**** RECORDS PROVIDED ****

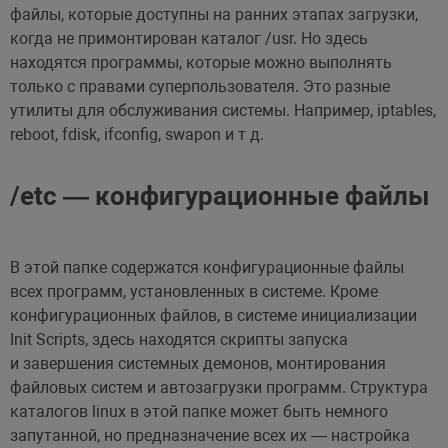
файлы, которые доступны на ранних этапах загрузки,
когда не примонтирован каталог /usr. Но здесь
находятся программы, которые можно выполнять
только с правами суперпользователя. Это разные
утилиты для обслуживания системы. Например, iptables,
reboot, fdisk, ifconfig, swapon и т д.
/etc — конфигурационные файлы
В этой папке содержатся конфигурационные файлы
всех программ, установленных в системе. Кроме
конфигурационных файлов, в системе инициализации
Init Scripts, здесь находятся скрипты запуска
и завершения системных демонов, монтирования
файловых систем и автозагрузки программ. Структура
каталогов linux в этой папке может быть немного
запутанной, но предназначение всех их — настройка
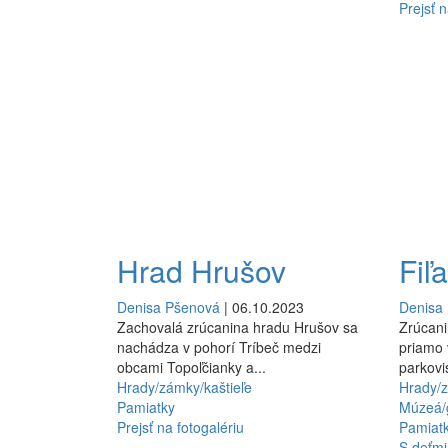
Prejsť n
Hrad Hrušov
Fiľ
Denisa Pšenová
| 06.10.2023
Denisa
Zachovalá zrúcanina hradu Hrušov sa
Zrúcani
nachádza v pohorí Tríbeč medzi
priamo 
obcami Topoľčianky a...
parkovis
Hrady/zámky/kaštieľe
Hrady/z
Pamiatky
Múzeá/g
Prejsť na fotogalériu
Pamiat
S deťmi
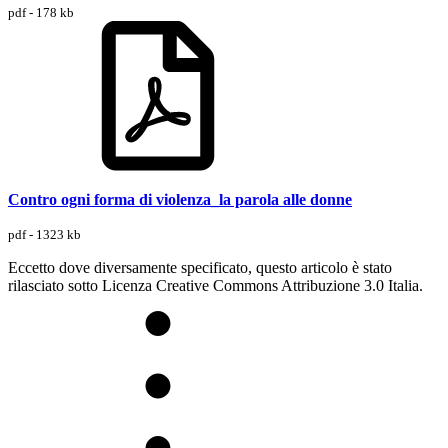
pdf - 178 kb
Contro ogni forma di violenza_la parola alle donne
pdf - 1323 kb
Eccetto dove diversamente specificato, questo articolo è stato
rilasciato sotto Licenza Creative Commons Attribuzione 3.0 Italia.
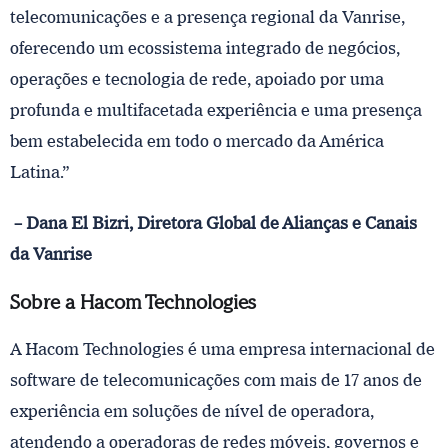
telecomunicações e a presença regional da Vanrise,
oferecendo um ecossistema integrado de negócios,
operações e tecnologia de rede, apoiado por uma
profunda e multifacetada experiência e uma presença
bem estabelecida em todo o mercado da América
Latina.”
– Dana El Bizri, Diretora Global de Alianças e Canais
da Vanrise
Sobre a Hacom Technologies
A Hacom Technologies é uma empresa internacional de
software de telecomunicações com mais de 17 anos de
experiência em soluções de nível de operadora,
atendendo a operadoras de redes móveis, governos e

****

§ **INSTRUCTIONS FOR THE TASK**
Go down the entries above from the line containing "конфигурационных файлов, в" to the line containing "telecomunicações e a" and write out each line exactly, leaving pictures out.

§ **THE COMPLETED TASK**
конфигурационных файлов, в системе инициализации
Init Scripts, здесь находятся скрипты запуска
и завершения системных демонов, монтирования
файловых систем и автозагрузки программ. Структура
каталогов linux в этой папке может быть немного
запутанной, но предназначение всех их — настройка
Prejsť n
Hrad Hrušov
Fiľ
Denisa Pšenová
| 06.10.2023
Denisa
Zachovalá zrúcanina hradu Hrušov sa
Zrúcani
nachádza v pohorí Tríbeč medzi
priamo 
obcami Topoľčianky a...
parkovis
Hrady/zámky/kaštieľe
Hrady/z
Pamiatky
Múzeá/g
Prejsť na fotogalériu
Pamiat
S deťmi
pdf - 178 kb
Contro ogni forma di violenza_la parola alle donne
pdf - 1323 kb
Eccetto dove diversamente specificato, questo articolo è stato
rilasciato sotto Licenza Creative Commons Attribuzione 3.0 Italia.
telecomunicações e a presença regional da Vanrise,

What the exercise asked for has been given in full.